So that the copy stays text only, transcribe the data below exactly and exclude the images.

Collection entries

BEGIN

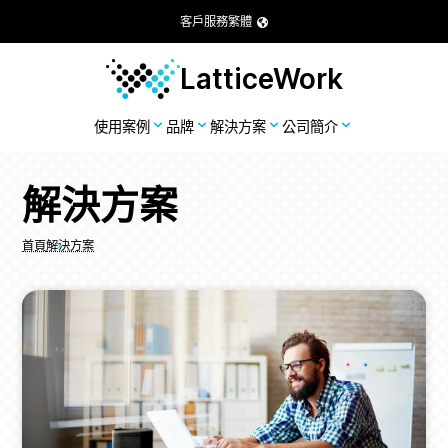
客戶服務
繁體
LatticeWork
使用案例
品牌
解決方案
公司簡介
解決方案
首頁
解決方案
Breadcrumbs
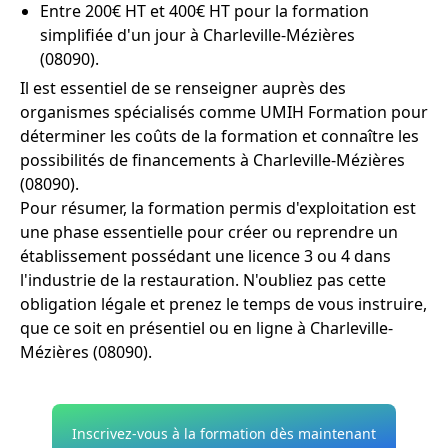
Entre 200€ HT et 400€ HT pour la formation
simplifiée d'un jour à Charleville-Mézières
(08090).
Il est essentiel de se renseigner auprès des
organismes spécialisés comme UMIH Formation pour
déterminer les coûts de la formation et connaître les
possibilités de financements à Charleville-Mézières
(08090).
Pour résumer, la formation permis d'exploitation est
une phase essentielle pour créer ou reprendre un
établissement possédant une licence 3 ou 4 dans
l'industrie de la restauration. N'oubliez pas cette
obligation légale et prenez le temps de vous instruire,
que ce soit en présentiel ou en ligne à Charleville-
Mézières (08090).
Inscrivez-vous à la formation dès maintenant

END

The answer:
客戶服務
繁體
LatticeWork
使用案例
品牌
解決方案
公司簡介
解決方案
首頁
解決方案
Breadcrumbs
Entre 200€ HT et 400€ HT pour la formation
simplifiée d'un jour à Charleville-Mézières
(08090).
Il est essentiel de se renseigner auprès des
organismes spécialisés comme UMIH Formation pour
déterminer les coûts de la formation et connaître les
possibilités de financements à Charleville-Mézières
(08090).
Pour résumer, la formation permis d'exploitation est
une phase essentielle pour créer ou reprendre un
établissement possédant une licence 3 ou 4 dans
l'industrie de la restauration. N'oubliez pas cette
obligation légale et prenez le temps de vous instruire,
que ce soit en présentiel ou en ligne à Charleville-
Mézières (08090).
Inscrivez-vous à la formation dès maintenant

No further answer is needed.